---------- Source extract
Westphal's roots are in Iowa. He edited his high school newspaper, attended Wartburg College in Waverly and, during his senior year, edited the sports section of the now-defunct Cedar Falls Record, circulation 5,000. There, as a reporter covering the local school board, Westphal became enamored with news. "What I love about journalism is that it's about all of life — not just a piece of life," Westphal says. "So it takes you everywhere and makes you a part of everything. Who couldn't like that?"

It was also in Iowa, while working at the much larger Register, that Westphal met his wife of 10 years, journalist Geneva Overholser. Overholser, who was executive editor at the Register while Westphal was managing editor, describes her husband as "sound" and "thoughtful." "He's not quick to make judgment, but firm in his judgments when he makes them. I think he tries to get as much information as he can, and he listens well," says Overholser, a former Washington Post ombudsman who is now a journalism professor at the Missouri School of Journalism's Washington bureau.
--------------------
---------- Data excerpts
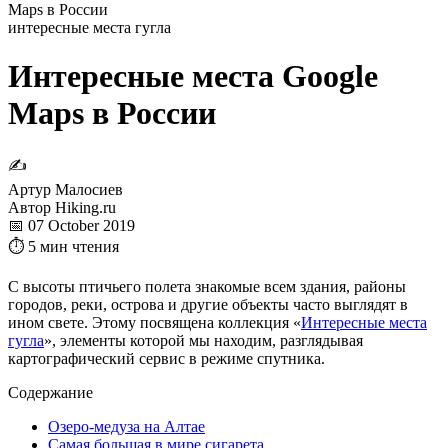
Maps в России
интересные места гугла
Интересные места Google
Maps в России
✍
Артур Малосиев
Автор Hiking.ru
📅 07 October 2019
⏱ 5 мин чтения
С высоты птичьего полета знакомые всем здания, районы
городов, реки, острова и другие объекты часто выглядят в
ином свете. Этому посвящена коллекция «
Интересные места
гугла
», элементы которой мы находим, разглядывая
картографический сервис в режиме спутника.
Содержание
Озеро-медуза на Алтае
Самая большая в мире сигарета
--------------------
- **Exercise A**:
Please name every newspaper mentioned in the passage about Westphal.
- **Exercise B**:
Pick up the passage about Westphal after its final sentence and keep writing it.

- **Exercise response A**:
- Cedar Falls Record
- Register
- Washington Post

- **Exercise response B**:
Westphal seems to be approaching his new job in the same way. Rather than ushering in seismic changes, he has, for the most part, let reporters and editors continue covering the news. The melding of the Knight Ridder bureau, known for its investigative reporting of national issues, including its storied work about pre-war intelligence on Iraq (See "White Knights," April/May), and of the McClatchy bureau, known for its award-winning regional reporting, began June 28 with an employee meeting in the Knight Ridder bureau. Everyone received a T-shirt emblazoned with a skull, a pen, a pencil and the words "Write Hard. Die Free."

Since then, the most substantive change — aside from the larger staff — has been the way regional reporters are handled. McClatchy pays all its regional correspondents through the bureau and assigns at least one to every newspaper in the chain, although 10 write for more than one paper. The system is a departure from the one Knight Ridder used, in which newspapers that could afford to send a reporter to Washington did so at their own expense.

At the time of the merger, Westphal says five of the 20 Knight Ridder papers McClatchy kept had Washington correspondents; all 12 of McClatchy's daily newspapers had one. Giving everyone "a seat at the table" is important, Westphal says, because reporters who write for individual newspapers often have the kind of long-standing relationships with local politicians that are essential when a big story breaks.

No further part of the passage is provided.